Он и без этих слов полагал, что сенсоник не придется ей по вкусу. Но все же хорошо было услышать, как она прямо говорит об этом, превращая его предположение в бесспорную истину. Он чувствовал стремление защитить ее, хотя одновременно понимал, что она не нуждается ни в какой защите.
— Мы в ловушке. Я не могу продолжать прежнюю жизнь, зная, что мои удовольствия как музыканта будут причинять боль другим, там, в секторе популяров. Но и среди них я жить не смогу, в их секторе или в руководимом популярами городе после разрушения нынешней системы. Я не могу найти ни своего места, ни цели, а для меня невыносимо жить бесцельно, как другие.
— Но ведь всегда остается… — начала она.
— «Der Erlkönig».
Так оно и было. Им предоставлены на выбор не два мира, а три: город-государство, сектор популяров и страна за Столпом. Место, из которого никогда не возвращались исследователи. Сию минуту еще нельзя было сказать, что их выбор пал на страну за Столпом, ибо в них оставалось столько страха перед ней, что они не решались говорить об этом мире открыто. Но действительно ли Смерть — жуткое место? Или это просто другая плоскость существования, не совпадающая с нашей? А может быть, исследователи не возвращались только потому, что не хотели? Или потому, что путь этот предусматривает лишь одностороннее движение?.. Их исчезновение еще не говорит, что земля Смерти страшна и неприятна.

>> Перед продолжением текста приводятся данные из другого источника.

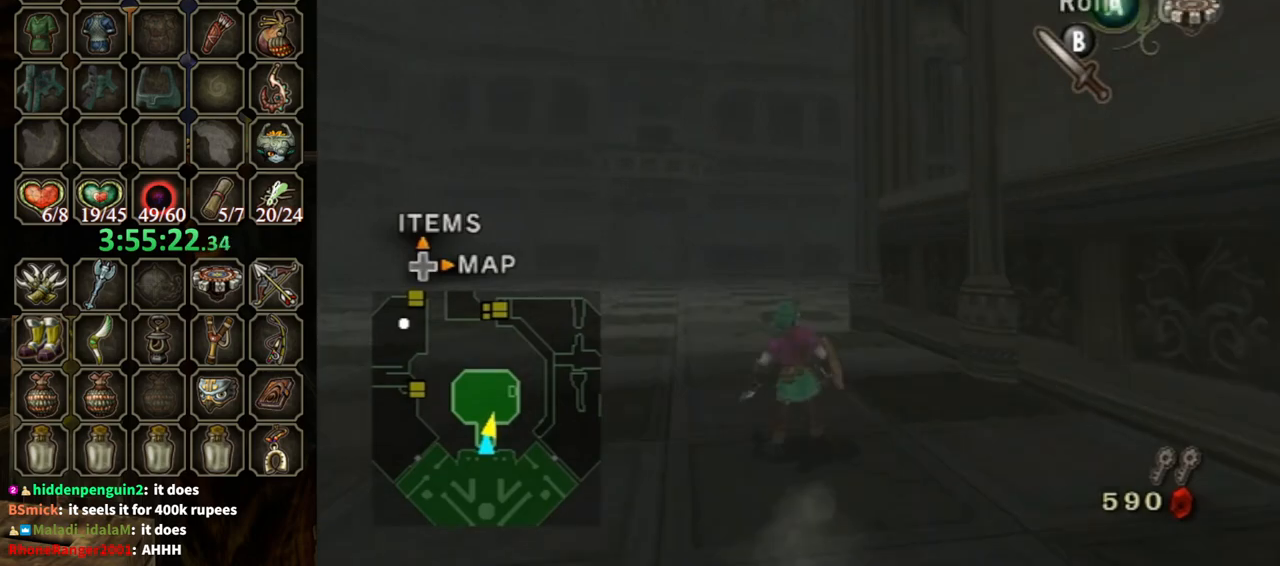
{"buttons": [], "left_stick": "up", "right_stick": "center", "events": [[100, "A", "down"], [167, "A", "up"], [233, "A", "down"], [267, "A", "up"]]}
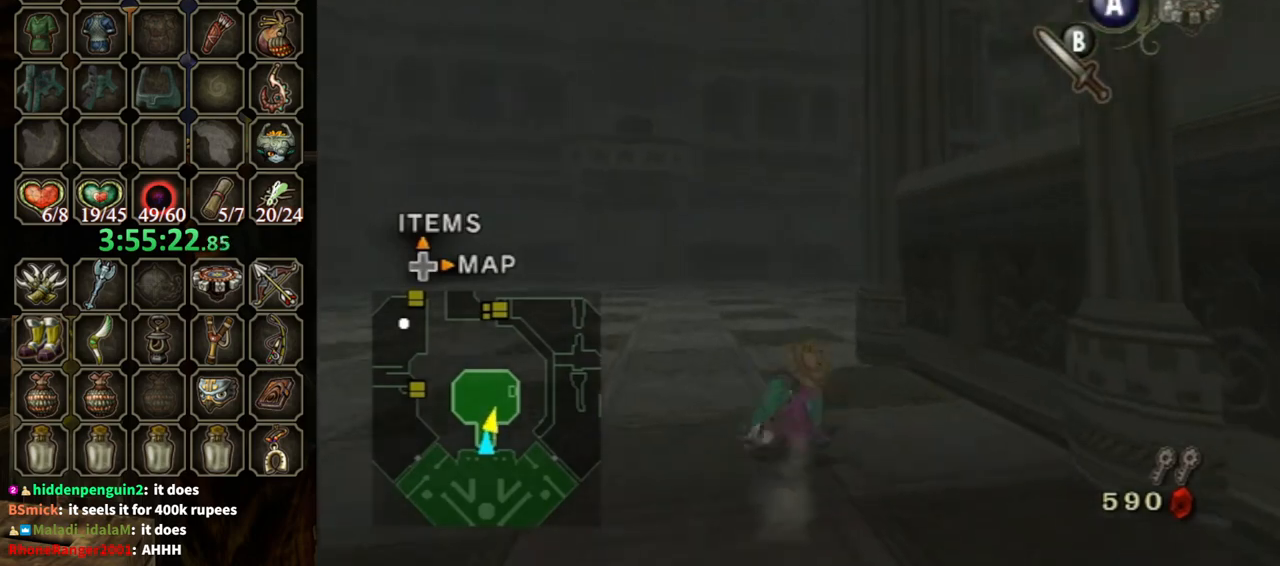
{"buttons": [], "left_stick": "up", "right_stick": "center", "events": []}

— Так захотим ли мы помочь им? — спросила она.
— Это сделало бы порядок вещей правильным, даже если мы не найдем себе места в том, новом порядке. Со временем, когда исчезнет уродующее гены излучение, они смогут снова стать людьми, снова вырастят парки и восстановят довоенные города во всей прежней славе.
— Мы поможем, несмотря на «Короля эльфов»?
Он улыбнулся странной, полусформировавшейся улыбкой.
— Не несмотря на «Короля эльфов». Из-за «Короля эльфов».
Она потянула его вниз, на плоский синий камень, в сияющее тепло расцвеченной неоном ночи, и обняла, погрузив в мягкую голубую нежность.
И он обнимал ее тоже.
И пришло утро…
Подготовка к революции началась.
А когда-то…
Будучи мальчишкой из сектора популяров (даже тогда он представлял собой отличный образчик супермена, с могучими мускулами, которые шевелились в ножнах его темной коричневой кожи, как живые звери с собственной волей), Силач являлся частью тесно спаянной семейной группы. Его отцом был Ракушка — странное существо с черепашьим панцирем и другими роговыми пластинами, защищавшими разные области тела, — а матерью — Пальцы (у нее их было в избытке). И Ракушка, и Пальцы любили своих детей и сумели вырастить троих сыновей — Силача, Прыгуна и Детку — в таком окружении, которое вынуждало мальчиков заботиться о своих братьях как о самих себе.